Peron: I think we also benefit from Jacob’s work on the EV, the electric vehicle manufacturers, because they’re doing a lot of battery innovation. Not necessarily in the chemistry always, but just in the way they’re able to package it together in innovative ways to get more range, for example, out of an electric vehicle. There are investible ideas here that capture this innovation, but not always in a pure play.
Thayer: The whole battery supply chain, the innovations and technology can build upon each other, where we can take a new battery cell and then a company with a very strong battery management system will be able to get more range out of the same cell or the same battery pack as a company that doesn’t have that same in-house battery management system technology. So as Matt’s saying, there’s a lot of ways battery improvement can manifest itself, and it’s not always in just a cell maker. It can be at an OEM who is able to have a lower cost vehicle because they’re better at managing the cell technology.
Bigda: It sounds like it’s a pretty big ecosystem and that you have a lot of work ahead of you in keeping track of it, Jacob. So, we thank you for taking time today to sit down with us and share your insights.

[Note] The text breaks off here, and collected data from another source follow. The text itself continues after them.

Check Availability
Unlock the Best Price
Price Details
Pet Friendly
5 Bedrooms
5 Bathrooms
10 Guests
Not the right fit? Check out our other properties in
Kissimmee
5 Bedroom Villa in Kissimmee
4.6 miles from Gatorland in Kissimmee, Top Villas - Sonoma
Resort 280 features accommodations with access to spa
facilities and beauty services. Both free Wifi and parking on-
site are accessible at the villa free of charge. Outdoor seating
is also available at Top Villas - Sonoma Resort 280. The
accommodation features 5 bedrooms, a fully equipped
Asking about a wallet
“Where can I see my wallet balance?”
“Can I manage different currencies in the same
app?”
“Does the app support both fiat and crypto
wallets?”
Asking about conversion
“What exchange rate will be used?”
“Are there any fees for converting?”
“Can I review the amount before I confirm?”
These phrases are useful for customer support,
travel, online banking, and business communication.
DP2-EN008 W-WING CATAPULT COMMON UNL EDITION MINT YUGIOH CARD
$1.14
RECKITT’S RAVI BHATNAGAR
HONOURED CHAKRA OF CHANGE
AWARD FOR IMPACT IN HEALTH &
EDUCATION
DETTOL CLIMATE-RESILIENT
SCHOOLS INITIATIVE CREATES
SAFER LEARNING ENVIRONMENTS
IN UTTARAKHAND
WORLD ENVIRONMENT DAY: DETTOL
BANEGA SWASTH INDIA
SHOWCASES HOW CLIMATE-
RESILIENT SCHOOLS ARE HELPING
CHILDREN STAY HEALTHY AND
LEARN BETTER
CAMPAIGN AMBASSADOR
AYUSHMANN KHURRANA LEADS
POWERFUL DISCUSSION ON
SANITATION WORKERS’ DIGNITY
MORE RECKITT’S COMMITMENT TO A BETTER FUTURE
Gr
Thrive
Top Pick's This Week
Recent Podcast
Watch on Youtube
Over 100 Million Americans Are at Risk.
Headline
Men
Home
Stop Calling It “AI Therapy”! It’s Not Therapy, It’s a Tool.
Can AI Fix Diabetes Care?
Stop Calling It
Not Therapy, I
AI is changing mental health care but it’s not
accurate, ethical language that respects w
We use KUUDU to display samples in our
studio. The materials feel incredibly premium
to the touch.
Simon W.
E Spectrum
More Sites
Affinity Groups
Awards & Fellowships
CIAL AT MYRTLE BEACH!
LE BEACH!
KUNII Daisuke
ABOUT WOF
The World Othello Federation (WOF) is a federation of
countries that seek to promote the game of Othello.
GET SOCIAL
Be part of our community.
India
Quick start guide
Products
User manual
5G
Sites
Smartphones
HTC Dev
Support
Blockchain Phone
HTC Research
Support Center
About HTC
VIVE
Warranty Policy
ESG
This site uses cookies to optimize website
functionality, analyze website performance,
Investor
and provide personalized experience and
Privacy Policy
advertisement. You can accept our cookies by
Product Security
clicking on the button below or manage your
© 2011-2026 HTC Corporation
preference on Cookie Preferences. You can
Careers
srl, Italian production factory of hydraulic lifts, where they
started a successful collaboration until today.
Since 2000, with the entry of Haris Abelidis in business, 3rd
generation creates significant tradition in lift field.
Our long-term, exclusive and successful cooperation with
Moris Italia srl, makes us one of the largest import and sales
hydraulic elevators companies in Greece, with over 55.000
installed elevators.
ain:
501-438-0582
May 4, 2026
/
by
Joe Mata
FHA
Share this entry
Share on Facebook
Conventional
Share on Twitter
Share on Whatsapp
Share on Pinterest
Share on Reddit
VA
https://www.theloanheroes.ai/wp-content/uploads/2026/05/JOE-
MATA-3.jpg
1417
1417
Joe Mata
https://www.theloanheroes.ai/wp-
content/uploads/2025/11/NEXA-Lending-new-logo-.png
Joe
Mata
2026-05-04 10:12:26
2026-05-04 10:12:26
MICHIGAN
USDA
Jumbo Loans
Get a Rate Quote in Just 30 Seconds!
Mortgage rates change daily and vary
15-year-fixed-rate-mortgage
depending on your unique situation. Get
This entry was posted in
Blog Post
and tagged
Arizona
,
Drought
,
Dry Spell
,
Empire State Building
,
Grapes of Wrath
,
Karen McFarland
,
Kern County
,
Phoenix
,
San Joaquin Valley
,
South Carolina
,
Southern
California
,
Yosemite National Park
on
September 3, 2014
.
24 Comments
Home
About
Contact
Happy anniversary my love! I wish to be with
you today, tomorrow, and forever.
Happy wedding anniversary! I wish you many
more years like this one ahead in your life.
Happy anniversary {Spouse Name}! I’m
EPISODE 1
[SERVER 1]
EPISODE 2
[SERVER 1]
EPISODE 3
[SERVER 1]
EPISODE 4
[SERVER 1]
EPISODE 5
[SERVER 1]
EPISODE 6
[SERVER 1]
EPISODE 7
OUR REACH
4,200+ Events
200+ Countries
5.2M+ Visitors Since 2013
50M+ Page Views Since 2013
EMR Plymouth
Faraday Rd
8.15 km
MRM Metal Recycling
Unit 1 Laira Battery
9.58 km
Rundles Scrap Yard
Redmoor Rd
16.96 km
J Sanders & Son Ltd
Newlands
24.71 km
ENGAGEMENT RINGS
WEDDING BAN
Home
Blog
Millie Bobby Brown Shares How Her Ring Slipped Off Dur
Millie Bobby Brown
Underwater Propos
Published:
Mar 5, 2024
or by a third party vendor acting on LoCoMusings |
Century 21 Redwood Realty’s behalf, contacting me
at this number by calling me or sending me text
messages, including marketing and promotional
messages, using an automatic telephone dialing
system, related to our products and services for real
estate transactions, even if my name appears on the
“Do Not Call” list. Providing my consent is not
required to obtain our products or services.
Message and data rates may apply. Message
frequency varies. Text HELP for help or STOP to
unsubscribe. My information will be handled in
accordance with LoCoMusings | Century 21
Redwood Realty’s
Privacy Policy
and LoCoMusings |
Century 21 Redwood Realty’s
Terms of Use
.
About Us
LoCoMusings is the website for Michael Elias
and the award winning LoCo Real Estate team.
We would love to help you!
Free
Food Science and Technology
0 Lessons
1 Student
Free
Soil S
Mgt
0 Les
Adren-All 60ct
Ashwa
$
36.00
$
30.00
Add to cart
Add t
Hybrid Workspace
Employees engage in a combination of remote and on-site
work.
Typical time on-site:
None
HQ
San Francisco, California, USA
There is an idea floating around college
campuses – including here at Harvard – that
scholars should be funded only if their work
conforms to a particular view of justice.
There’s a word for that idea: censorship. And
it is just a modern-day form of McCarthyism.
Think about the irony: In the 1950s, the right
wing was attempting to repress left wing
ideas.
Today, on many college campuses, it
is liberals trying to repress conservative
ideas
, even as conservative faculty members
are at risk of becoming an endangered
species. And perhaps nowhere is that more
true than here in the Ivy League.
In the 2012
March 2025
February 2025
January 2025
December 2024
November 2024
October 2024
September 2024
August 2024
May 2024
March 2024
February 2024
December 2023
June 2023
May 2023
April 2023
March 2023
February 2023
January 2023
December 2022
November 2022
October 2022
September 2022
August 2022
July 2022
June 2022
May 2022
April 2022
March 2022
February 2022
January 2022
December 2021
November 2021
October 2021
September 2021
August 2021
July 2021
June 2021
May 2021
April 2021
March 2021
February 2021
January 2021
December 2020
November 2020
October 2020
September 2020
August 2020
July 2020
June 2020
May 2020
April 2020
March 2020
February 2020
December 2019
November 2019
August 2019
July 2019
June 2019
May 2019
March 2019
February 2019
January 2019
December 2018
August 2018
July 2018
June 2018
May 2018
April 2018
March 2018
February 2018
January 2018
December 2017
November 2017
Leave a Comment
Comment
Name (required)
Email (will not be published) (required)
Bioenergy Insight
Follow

Thayer: Thank you for having me on.
Bigda: Next month, we’ll be joined by Portfolio Manager Ash Alankar who will talk to us about the signals he’s seeing in the options market and what that means for identifying and managing downside risk, and how to apply that to an investment portfolio. We hope you’ll join.
Until then, I’m Carolyn Bigda.
Peron: And I’m Matt Peron.
Bigda: You’ve been listening to Research in Action.
1 A lithium iron phosphate battery is a type of lithium-iron battery using lithium iron phosphate as the cathode material and a graphitic carbon electrode with a metallic backing as the anode.